Okay, here everything works. But next exercise asks to extend functions added, augend, multiplier and multiplicand so we can evaluate deriv for sums/products of several (more than 2) terms. In this case, I've introduced following changes:

(= (length $items)
    (if (null? $items)
        0
        (+ 1 (length (cdr $items)))))

(= (addend $x) (cadr $x))

(= (augend $x)
    (if (> (length $x) 3)
        (cons '+ (cddr $x))
        (caddr $x)))

(= (multiplier $x) (cadr $x))

(= (multiplicand $x)
    (if (> (length $x) 3)
        (cons '* (cddr $x))
        (cddr $x)))

And here deriv becomes unstable (of course I've deleted previous augend/addend/multiplier/multiplicand). Lets take same example:

!(deriv (exp) x)

(if (and (number? (if (=number? (Error (deriv True x) "Unknown expression type") 0) 1 (if (and (number? 1) (number? (Error (deriv True x) "Unknown expression type"))) (+ 1 (Error (deriv True x) "Unknown expression type")) ('+ 1 (Error (deriv True x) "Unknown expression type"))))) False) 1 (if (and (number? 1) (number? (if (=number? (Error (deriv True x) "Unknown expression type") 0) 1 (if (and (number? 1) (number? (Error (deriv True x) "Unknown expression type"))) (+ 1 (Error (deriv True x) "Unknown expression type")) ('+ 1 (Error (deriv True x) "Unknown expression type")))))) (+ 1 (if (=number? (Error (deriv True x) "Unknown expression type") 0) 1 (if (and (number? 1) (number? (Error (deriv True x) "Unknown expression type"))) (+ 1 (Error (deriv True x) "Unknown expression type")) ('+ 1 (Error (deriv True x) "Unknown expression type"))))) ('+ 1 (if (=number? (Error (deriv True x) "Unknown expression type") 0) 1 (if (and (number? 1) (number? (Error (deriv True x) "Unknown expression type"))) (+ 1 (Error (deriv True x) "Unknown expression type")) ('+ 1 (Error (deriv True x) "Unknown expression type")))))))

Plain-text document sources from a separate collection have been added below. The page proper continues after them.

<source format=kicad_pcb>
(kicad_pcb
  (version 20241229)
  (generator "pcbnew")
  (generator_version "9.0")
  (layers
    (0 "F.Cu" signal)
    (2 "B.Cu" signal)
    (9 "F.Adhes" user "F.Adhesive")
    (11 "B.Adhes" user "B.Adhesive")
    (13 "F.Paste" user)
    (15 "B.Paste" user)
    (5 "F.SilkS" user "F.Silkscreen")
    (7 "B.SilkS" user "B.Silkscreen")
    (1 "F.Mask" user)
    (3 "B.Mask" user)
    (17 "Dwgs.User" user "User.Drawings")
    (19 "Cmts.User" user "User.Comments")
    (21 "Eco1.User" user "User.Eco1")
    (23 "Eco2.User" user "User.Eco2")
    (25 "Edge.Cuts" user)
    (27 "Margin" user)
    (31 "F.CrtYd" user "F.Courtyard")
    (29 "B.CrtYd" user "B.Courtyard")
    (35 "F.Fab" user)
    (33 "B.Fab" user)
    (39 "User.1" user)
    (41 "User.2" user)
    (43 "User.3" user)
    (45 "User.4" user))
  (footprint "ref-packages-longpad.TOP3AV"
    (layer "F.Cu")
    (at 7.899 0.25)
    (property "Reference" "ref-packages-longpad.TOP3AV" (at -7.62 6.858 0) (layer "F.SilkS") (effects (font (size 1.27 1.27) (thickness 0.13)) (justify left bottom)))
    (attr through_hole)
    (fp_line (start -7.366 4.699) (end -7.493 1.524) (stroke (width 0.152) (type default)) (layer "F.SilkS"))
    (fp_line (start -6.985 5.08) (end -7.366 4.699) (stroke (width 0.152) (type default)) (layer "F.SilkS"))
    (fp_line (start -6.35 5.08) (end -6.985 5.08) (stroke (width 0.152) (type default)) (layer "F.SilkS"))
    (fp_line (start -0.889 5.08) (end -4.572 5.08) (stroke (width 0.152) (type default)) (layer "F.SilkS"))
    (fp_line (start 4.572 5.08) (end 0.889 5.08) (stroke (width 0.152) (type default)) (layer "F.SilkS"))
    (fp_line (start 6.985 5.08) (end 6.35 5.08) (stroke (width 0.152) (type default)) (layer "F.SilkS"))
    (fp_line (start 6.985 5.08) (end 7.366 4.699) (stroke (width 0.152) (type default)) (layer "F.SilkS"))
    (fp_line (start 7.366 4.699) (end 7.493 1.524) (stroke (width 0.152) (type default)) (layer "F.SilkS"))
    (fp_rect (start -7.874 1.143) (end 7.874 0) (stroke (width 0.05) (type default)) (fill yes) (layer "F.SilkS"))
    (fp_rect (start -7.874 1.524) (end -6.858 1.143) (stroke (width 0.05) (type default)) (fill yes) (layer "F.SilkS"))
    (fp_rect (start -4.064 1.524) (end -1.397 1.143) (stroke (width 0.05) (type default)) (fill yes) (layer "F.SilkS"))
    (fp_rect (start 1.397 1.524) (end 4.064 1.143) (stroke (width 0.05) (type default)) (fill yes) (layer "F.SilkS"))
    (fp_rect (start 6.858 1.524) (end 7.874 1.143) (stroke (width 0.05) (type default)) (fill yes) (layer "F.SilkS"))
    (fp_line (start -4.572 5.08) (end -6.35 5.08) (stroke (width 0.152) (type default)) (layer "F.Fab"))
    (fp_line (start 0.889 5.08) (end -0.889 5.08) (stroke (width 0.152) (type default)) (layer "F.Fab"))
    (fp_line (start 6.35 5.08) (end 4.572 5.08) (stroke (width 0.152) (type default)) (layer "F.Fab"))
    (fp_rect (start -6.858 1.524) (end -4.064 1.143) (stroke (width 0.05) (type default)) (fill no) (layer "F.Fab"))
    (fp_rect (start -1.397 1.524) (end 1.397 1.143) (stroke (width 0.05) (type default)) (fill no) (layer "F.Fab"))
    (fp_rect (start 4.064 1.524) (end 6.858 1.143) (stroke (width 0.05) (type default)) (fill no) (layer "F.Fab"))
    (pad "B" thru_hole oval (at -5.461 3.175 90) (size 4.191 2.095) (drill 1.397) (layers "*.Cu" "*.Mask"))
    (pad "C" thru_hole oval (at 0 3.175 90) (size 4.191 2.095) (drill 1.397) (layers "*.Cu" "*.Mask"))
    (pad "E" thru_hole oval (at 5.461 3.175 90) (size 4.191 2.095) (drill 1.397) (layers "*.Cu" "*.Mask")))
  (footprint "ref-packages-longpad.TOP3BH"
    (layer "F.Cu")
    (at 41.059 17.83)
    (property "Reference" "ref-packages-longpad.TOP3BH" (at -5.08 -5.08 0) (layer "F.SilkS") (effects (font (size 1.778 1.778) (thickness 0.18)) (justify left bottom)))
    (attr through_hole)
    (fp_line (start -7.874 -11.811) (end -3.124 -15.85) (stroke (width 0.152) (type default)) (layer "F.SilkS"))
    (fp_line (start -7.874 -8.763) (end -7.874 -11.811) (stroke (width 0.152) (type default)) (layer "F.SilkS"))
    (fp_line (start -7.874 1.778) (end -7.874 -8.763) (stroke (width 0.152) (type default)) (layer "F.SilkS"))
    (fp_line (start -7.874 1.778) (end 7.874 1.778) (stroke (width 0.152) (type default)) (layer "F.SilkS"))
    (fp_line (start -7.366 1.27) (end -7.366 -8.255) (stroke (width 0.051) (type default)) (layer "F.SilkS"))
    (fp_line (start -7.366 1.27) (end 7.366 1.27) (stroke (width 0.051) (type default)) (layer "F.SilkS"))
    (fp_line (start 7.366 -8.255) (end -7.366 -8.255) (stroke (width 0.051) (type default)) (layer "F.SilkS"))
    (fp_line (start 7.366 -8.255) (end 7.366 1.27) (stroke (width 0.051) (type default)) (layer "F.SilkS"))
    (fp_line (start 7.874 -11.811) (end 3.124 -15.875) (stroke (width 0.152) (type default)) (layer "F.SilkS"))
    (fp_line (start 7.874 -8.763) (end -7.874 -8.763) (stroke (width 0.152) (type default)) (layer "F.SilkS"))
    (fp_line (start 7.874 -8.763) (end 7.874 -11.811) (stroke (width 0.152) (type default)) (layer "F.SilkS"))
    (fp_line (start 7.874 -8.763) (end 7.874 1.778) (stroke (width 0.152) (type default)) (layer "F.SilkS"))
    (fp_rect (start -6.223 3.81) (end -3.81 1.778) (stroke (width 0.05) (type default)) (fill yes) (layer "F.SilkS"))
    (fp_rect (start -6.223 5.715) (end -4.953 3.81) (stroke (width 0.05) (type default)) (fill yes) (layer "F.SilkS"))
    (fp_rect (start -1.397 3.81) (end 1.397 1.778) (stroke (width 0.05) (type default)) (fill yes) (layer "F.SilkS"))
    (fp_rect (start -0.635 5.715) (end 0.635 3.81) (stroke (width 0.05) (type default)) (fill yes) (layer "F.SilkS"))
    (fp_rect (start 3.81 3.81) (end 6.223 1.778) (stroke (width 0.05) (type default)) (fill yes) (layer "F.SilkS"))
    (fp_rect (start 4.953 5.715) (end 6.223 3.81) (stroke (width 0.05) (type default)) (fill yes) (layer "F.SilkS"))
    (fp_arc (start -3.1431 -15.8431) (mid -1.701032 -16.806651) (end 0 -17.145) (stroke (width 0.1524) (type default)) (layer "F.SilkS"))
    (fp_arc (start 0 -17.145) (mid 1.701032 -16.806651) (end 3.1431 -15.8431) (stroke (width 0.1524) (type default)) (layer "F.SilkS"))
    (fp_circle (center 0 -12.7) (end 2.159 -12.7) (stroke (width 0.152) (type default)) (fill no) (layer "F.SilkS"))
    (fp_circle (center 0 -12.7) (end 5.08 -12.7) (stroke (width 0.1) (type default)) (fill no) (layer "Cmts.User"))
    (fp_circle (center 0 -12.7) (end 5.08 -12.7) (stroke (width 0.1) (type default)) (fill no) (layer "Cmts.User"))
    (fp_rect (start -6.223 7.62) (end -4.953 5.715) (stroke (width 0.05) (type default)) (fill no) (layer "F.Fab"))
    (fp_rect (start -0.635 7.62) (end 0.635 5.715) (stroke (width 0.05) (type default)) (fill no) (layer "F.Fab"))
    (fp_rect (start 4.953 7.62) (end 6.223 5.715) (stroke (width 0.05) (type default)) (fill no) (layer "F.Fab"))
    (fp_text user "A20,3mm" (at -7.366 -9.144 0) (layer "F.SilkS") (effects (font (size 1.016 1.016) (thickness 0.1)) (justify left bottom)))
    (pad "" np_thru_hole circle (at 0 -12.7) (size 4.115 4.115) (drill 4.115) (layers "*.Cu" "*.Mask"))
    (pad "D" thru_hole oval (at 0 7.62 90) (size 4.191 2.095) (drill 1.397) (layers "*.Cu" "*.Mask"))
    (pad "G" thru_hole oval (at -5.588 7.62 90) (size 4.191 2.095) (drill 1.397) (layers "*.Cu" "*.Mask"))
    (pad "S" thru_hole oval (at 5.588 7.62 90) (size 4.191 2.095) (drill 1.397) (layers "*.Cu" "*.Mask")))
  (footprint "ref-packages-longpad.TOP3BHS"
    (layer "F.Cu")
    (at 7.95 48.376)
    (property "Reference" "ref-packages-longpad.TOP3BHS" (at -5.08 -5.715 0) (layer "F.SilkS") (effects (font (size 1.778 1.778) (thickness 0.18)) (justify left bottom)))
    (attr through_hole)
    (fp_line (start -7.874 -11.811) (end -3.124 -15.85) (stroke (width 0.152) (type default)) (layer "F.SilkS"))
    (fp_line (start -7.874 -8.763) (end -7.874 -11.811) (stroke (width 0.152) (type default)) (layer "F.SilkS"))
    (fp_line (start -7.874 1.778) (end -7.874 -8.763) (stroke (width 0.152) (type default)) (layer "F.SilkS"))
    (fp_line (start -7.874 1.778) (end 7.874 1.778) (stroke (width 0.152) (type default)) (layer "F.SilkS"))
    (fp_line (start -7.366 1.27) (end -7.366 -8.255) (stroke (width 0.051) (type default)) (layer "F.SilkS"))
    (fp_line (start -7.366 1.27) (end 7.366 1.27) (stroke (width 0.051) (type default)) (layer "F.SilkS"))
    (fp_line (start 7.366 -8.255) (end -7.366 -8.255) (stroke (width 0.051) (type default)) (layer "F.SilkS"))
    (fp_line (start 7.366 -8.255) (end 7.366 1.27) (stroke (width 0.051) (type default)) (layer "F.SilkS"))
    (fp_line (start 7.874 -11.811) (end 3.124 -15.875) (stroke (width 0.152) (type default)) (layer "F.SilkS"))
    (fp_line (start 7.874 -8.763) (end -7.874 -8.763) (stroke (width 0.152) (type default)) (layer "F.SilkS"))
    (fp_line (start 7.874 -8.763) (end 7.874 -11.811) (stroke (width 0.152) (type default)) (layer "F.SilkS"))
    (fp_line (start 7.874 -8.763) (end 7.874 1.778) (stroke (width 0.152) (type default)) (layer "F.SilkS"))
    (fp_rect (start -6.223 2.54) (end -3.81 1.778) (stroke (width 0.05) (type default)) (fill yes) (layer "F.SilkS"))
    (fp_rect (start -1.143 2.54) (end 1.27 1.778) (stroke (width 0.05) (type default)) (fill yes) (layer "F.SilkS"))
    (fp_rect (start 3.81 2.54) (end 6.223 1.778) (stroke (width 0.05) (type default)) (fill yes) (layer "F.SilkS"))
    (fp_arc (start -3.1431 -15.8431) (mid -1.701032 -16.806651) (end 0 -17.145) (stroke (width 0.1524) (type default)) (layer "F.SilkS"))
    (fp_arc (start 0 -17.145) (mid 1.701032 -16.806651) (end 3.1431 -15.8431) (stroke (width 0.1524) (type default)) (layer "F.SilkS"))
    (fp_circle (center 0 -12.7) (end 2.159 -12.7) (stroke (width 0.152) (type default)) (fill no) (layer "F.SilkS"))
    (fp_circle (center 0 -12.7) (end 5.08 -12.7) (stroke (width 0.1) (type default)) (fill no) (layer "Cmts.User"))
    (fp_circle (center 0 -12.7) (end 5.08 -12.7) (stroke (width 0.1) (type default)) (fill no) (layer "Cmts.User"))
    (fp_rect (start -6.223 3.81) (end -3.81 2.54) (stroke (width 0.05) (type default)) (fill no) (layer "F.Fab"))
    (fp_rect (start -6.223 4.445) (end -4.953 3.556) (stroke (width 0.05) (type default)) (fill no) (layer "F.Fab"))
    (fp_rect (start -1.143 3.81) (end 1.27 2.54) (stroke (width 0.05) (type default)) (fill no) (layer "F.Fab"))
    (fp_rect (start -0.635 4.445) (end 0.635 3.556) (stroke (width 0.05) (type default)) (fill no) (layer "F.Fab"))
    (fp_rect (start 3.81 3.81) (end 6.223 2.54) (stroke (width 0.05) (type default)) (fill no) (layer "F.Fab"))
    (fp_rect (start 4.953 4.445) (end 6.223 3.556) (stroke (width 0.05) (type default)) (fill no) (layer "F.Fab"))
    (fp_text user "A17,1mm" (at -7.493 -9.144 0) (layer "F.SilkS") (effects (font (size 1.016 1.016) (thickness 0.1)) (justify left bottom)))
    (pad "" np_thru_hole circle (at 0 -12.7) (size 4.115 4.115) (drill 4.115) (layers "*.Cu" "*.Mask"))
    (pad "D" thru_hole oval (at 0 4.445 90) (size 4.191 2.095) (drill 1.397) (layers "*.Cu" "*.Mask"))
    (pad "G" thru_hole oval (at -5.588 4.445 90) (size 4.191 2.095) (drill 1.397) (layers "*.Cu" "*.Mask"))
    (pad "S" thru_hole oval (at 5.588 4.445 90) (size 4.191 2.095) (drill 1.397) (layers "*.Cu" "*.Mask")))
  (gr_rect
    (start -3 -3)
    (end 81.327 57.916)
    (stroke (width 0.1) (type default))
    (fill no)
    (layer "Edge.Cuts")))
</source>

So for the same input deriv now outputs garbage. Moreover, for some reason, $exp somehow becomes True as we can see from (Error (deriv True x) "Unknown expression type") . I don't know how is this possible. If we will use previous augend/multiplicand this problem will disappear (but of course previous functions don't know about possible several terms in sums and products). And I don't get where this True comes from? Since there is no debug in Metta, I've tried to go step-by-step through deriv just by calling consequent lines outside the function and wasn't able to get this behavior anywhere. Here is an interesting thing:

!(augend (exp)) gives ('+ x 1)

which is correct. !(deriv (augend (exp)) x) gives 1 which is correct. But it doesn't work inside function deriv for some reason. I've spent many hours to "debug" this problem and wasn't able to do this. I don't get where is True coming from. The only possible way of getting it inside $exp variable is that augend with if added returns "True" instead of evaluation of its first line. Is it even possible? And why it's not happening when I'm calling augend outside the deriv function? I'm beaten here so I'll be really glad to hear possible solutions. I've thought about introducing type for augend, but since its input and output are %Undefined% it makes no difference. I need to tell this function that it could output anything BUT Bool, but how? And will it work?

@vsbogd @Necr0x0Der

[DaddyWesker]

Well, it seems that problem not in if statement. If I replace augend with: (= (augend $x) (caddr $x)) I'm still getting the same error. I don't get it. I wish there was some sort of step-by-step debugger.

[vsbogd]

This behaviour is caused by https://github.com/trueagi-io/hyperon-experimental/issues/601 When code is changed as @DaddyWesker describes at some point interpreter evaluates the result of (True) and caches it as (True) -> (True). After a while it evaluates (cdr (1)), (1) is an expression and it is evaluated first. Interpreter searches (1) in cache and finds (True), finally it returns (True) and evaluates (cdr (True)) which is True.

[vsbogd]

One way to eliminate this is to use minimal MeTTa which doesn't use caching.

[vsbogd]

Another manner is to run REPL without Python support: cargo run --features no_python --bin metta One can also install it: cargo install --features no_python install ./repl

[DaddyWesker]

Okay, I can confirm, that this code works with minimal metta. Thanks.